Ces soldats américains, qu’on rencontre sur le terrain, n’ont donc rien à voir avec l’intelligence et la formation morale de nos soldats avec lesquels, par la faute de la haute hiérarchie militaire, ils seront pourtant confondus. C’est à ce titre que l’amiral Edouard Guillaud, toujours à la remorque des politiques, y compris comme artisan de la charia-cratie en Libye, peut être considéré comme responsable de l’aveuglement stratégique de la position française, à la différence du général Desportes. Le patron de l’Ecole de Guerre avait, à l’été 2010, tiré la sonnette d’alarme dans Le Monde, en un texte incisif mais clairvoyant, pour lequel le pacha Guillaud, dans une colère noire, s’empressa de le limoger avec fracas, puisque Nicolas Sarkozy, en lisant l’article du Général Desportes, était rentré dans un état sauvage !

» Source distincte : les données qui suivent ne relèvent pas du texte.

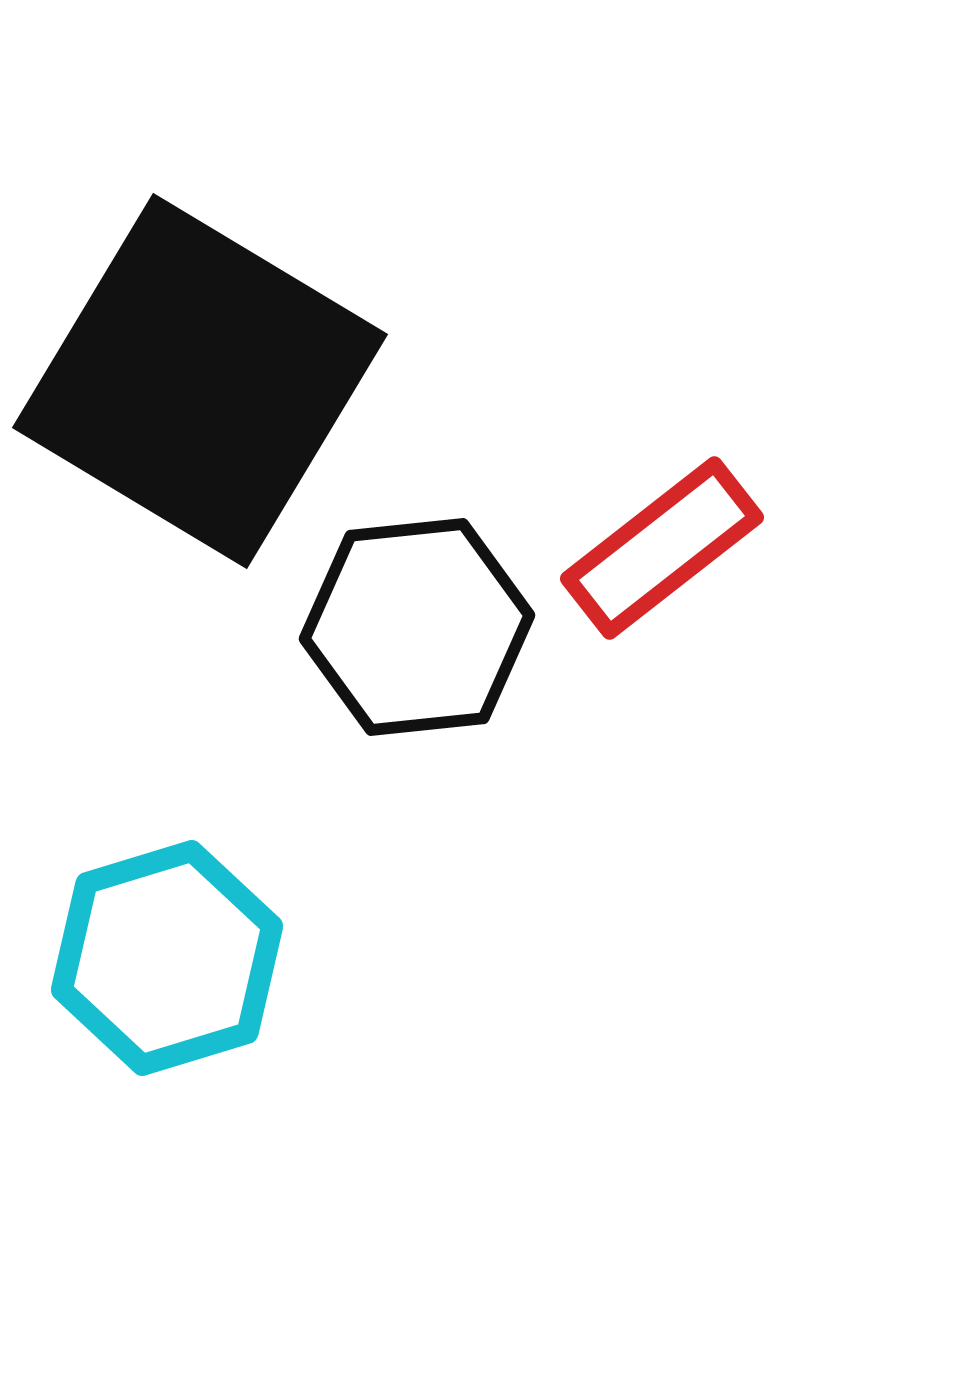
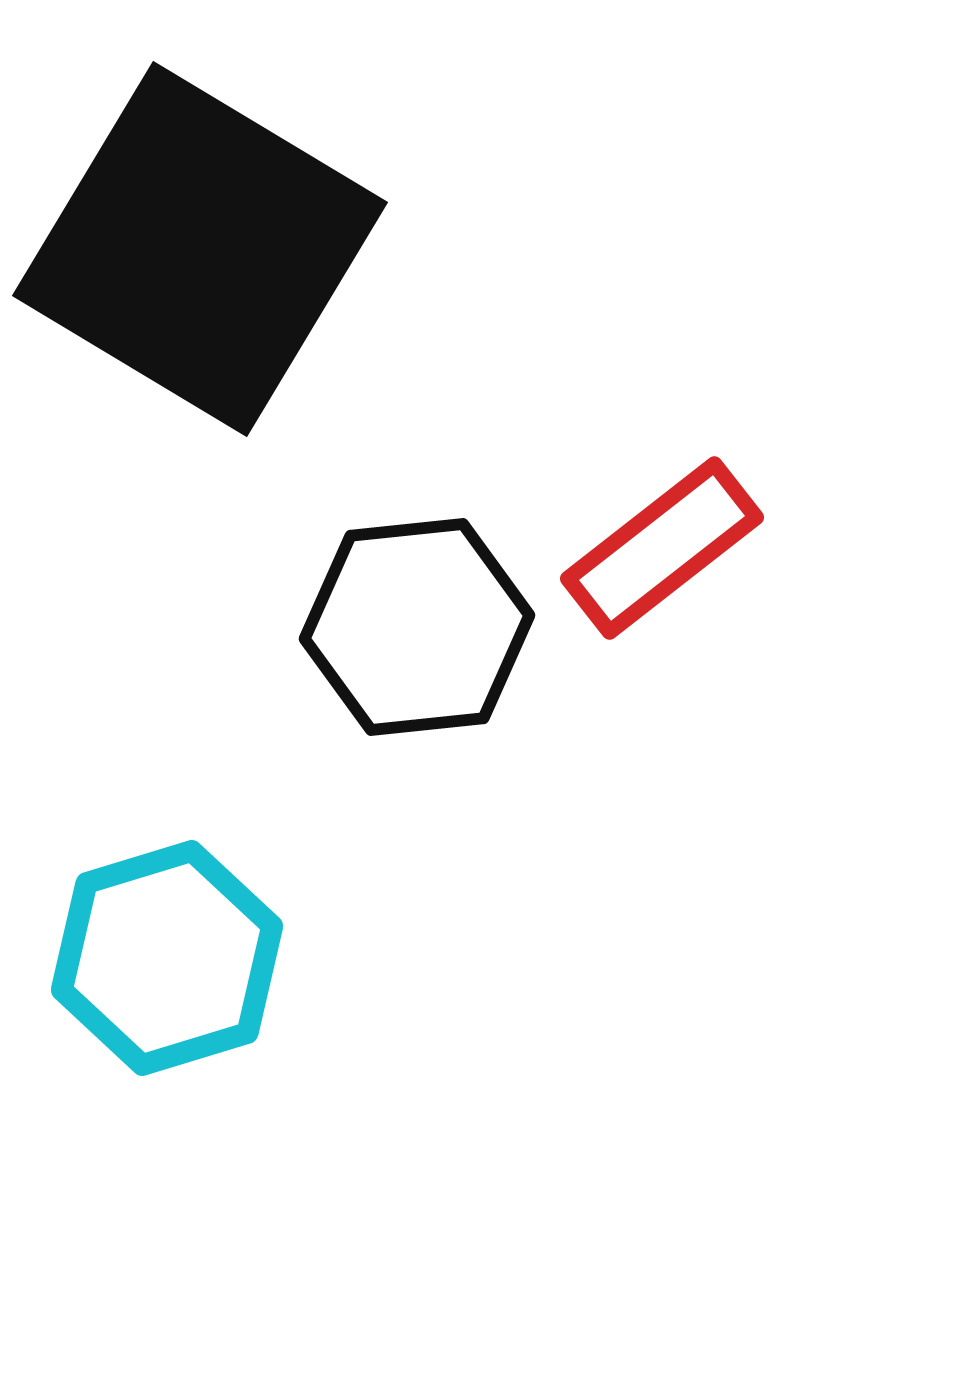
black square: moved 132 px up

La fin de la France en tant que nation? Ce n’est pas seulement les échecs de la politique de la ville en banlieue, la désindustrialisation de l’économie. C’est aussi la dépendance stratégique dans lequel la lâcheté de l’état-major français et les  diplomaties atlantistes de nos politiques nous ont conduits. Un constat pour l’armée française amer, violent et sans concessions de la fin de la « France ».